Creditors come into existence due to the range of financial transactions a company has entered. If a company owes you money, you are a creditor of that company. For example, if you have provided the company with a loan or if you have supplied goods or services that are yet to be paid, you are a creditor. Employees can also be creditors of a company if they are owed payments such as superannuation or outstanding wages. Despite the circumstances under which you become a creditor, you will either be a secured or unsecured creditor.
A secured creditor has a security interest in some or all of a company’s assets whereas an unsecured creditor does not. A security interest can take the form of a charge or mortgage. Your status as a secured or unsecured creditor becomes important if a company is in financial difficulty or insolvent as it will determine your rights and obligations in company affairs as well as your priority in receiving payment.
A company that goes into voluntary administration aims to improve the way business is run in order to continue business activity for the long term. If insolvency is likely, another purpose of voluntary administration is to administer company affairs so that creditors receive a more optimal return. The outcome of voluntary administration will either be: (i) reinstatement of directors’ control, (ii) wind up of company and appointment of liquidator, or (iii) creation of a deed of company arrangement to outline the repayment of debts.
During voluntary administration, both secured and unsecured creditors rights are limited. For example, a secured creditor cannot enforce their security interest in company assets and unsecured creditors need to receive administrator consent or court permission in order to enforce their debt claims. There are, however, two meetings where creditors can take part. The first meeting of creditors will be to vote on the potential replacement of the administrator and the creation of a committee of creditors. The second meeting of creditors will be to vote on the company’s future. After reviewing the voluntary administrator’s reports, the creditor will be able to determine which of the three above outcomes should be pursued. In order to vote in both meetings, creditors need to lodge details of their debt and claims directly with the voluntary administrator.
A secured creditor has certain rights if a company is not able to fullfill its obligations arising from a security interest. For example, they can appoint a receiver whose role will be to secure a part or all of the company assets in order to repay the creditor’s debt. Any assets that may need to be sold must be done at the market value or the best price reasonably obtainable.
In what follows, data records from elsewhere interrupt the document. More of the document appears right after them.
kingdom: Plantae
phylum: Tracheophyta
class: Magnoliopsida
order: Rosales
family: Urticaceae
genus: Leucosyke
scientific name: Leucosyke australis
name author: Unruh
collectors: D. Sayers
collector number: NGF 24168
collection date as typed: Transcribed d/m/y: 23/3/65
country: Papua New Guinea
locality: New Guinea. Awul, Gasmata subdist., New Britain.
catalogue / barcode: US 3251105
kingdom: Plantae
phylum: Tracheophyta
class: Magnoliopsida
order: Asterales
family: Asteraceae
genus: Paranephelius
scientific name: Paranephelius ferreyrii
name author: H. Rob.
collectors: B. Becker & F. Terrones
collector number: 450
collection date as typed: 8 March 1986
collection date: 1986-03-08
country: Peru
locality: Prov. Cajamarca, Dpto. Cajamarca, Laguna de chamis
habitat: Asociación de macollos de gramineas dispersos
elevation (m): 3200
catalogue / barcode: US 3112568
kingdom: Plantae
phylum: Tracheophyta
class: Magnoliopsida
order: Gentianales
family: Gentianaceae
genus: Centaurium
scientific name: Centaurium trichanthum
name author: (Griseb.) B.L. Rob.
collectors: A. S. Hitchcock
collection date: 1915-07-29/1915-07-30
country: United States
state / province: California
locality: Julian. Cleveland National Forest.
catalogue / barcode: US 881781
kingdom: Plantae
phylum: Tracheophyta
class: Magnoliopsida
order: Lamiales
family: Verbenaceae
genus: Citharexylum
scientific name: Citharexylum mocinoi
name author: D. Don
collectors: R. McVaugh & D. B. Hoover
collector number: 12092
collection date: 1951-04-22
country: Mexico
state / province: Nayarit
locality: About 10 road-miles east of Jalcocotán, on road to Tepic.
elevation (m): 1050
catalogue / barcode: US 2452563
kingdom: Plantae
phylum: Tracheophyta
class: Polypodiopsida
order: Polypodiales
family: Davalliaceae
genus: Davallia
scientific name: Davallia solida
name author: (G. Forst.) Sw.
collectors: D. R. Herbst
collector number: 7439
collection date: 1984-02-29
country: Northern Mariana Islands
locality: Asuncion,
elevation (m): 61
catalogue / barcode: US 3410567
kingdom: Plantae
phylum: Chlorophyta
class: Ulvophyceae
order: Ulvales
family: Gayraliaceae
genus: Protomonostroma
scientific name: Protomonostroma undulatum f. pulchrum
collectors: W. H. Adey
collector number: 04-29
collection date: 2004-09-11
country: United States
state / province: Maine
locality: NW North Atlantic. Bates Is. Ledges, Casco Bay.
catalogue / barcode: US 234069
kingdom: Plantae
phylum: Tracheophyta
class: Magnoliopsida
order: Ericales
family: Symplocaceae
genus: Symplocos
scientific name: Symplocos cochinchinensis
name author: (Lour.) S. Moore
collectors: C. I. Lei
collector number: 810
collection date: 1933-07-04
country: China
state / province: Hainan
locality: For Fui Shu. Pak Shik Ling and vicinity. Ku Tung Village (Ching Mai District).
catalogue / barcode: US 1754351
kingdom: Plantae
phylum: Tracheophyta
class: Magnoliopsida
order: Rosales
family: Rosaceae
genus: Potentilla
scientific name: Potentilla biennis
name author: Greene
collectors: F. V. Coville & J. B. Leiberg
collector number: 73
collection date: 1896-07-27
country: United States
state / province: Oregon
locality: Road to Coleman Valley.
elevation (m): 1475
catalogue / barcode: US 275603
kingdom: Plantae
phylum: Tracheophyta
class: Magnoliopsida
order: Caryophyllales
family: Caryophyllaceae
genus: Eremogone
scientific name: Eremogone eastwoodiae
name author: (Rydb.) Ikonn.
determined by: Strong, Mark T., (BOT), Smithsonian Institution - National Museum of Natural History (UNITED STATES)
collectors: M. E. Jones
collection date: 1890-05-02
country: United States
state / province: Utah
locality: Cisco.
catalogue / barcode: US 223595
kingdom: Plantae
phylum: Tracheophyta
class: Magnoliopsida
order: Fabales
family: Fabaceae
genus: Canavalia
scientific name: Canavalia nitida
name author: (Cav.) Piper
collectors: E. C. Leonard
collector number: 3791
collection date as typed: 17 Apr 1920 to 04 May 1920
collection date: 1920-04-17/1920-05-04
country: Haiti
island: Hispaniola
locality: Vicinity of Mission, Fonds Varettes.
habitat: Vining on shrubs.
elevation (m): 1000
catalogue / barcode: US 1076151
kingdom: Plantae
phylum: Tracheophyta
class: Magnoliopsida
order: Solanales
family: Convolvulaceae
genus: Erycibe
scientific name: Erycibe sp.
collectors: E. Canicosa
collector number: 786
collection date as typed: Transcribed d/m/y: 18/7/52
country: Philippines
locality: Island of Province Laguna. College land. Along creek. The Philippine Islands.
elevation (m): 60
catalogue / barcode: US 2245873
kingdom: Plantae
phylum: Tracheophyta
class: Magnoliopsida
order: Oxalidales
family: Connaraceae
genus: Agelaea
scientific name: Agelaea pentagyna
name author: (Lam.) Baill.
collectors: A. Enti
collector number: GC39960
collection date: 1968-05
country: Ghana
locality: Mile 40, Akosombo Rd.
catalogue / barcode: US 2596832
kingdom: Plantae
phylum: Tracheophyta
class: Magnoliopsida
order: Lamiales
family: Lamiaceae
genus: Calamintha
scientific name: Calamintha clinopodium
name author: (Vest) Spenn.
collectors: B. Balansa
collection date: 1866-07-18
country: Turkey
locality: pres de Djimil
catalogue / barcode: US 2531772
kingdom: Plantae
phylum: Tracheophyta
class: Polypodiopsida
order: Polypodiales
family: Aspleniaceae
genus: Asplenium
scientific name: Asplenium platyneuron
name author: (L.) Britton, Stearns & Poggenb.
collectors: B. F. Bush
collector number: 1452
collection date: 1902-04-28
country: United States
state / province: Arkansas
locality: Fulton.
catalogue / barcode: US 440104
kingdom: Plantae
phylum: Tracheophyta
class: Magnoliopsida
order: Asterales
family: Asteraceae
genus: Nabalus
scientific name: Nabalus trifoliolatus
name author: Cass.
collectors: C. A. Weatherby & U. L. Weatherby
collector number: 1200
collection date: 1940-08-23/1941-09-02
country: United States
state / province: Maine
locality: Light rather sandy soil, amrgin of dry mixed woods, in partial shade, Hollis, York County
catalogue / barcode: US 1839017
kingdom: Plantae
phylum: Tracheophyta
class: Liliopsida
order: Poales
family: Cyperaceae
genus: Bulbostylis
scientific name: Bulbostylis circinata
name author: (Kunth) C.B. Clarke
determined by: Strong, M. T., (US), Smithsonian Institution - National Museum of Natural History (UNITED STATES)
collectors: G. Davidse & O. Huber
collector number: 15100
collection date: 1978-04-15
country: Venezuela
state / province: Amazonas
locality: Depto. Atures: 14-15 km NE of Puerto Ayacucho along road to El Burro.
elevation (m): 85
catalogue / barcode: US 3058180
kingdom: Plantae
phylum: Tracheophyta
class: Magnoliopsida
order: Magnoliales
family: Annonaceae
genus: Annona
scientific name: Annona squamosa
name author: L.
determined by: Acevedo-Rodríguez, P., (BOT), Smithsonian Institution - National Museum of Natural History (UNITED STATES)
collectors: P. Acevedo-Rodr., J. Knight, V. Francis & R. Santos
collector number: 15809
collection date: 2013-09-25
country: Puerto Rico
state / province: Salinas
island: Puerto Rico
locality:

In receivership, the receiver’s prime obligations are owed to the secured creditor. This also means that the receiver is not obliged to report to unsecured creditors either in writing or in a formal meeting. During a receivership however, an unsecured creditor can still apply to the court to wind up the company (liquidation).
Liquidation refers to the winding up of the company. Effectively this means that a liquidator takes control of company affairs for the benefit of all creditors. Both secured and unsecured creditors can initiate this process either through a court order or as a result of the creditors’ decision. Creditors can decide to go into liquidation following voluntary administration or through a shareholder resolution.
During liquidation, unsecured creditors have the following rights and responsibilities:
- Lodge details of debt or claim with the liquidator in a ‘Proof of Debt’ form;
- Vote at a creditors’ meeting once the ‘Proof of Debt’ form is approved;
- Approve liquidator’s fees;
- Request the liquidator to recover unfair preferences;
- Inform liquidator about their knowledge of company affairs;
- Receive information from the liquidator through a creditors’ meeting or access to reports;
- Ask questions about the liquidation process and status;
- Receive dividends after priority creditors have been paid and;
The rights held by secured creditors are similar to those of unsecured creditors, for example to vote at creditors’ meetings and to receive dividend payments. However, even when a company is in liquidation, a secured creditor can still appoint a receiver to take control of secured assets to repay their debt. Secured creditors can also request the liquidator to deal with the secured assets on their behalf.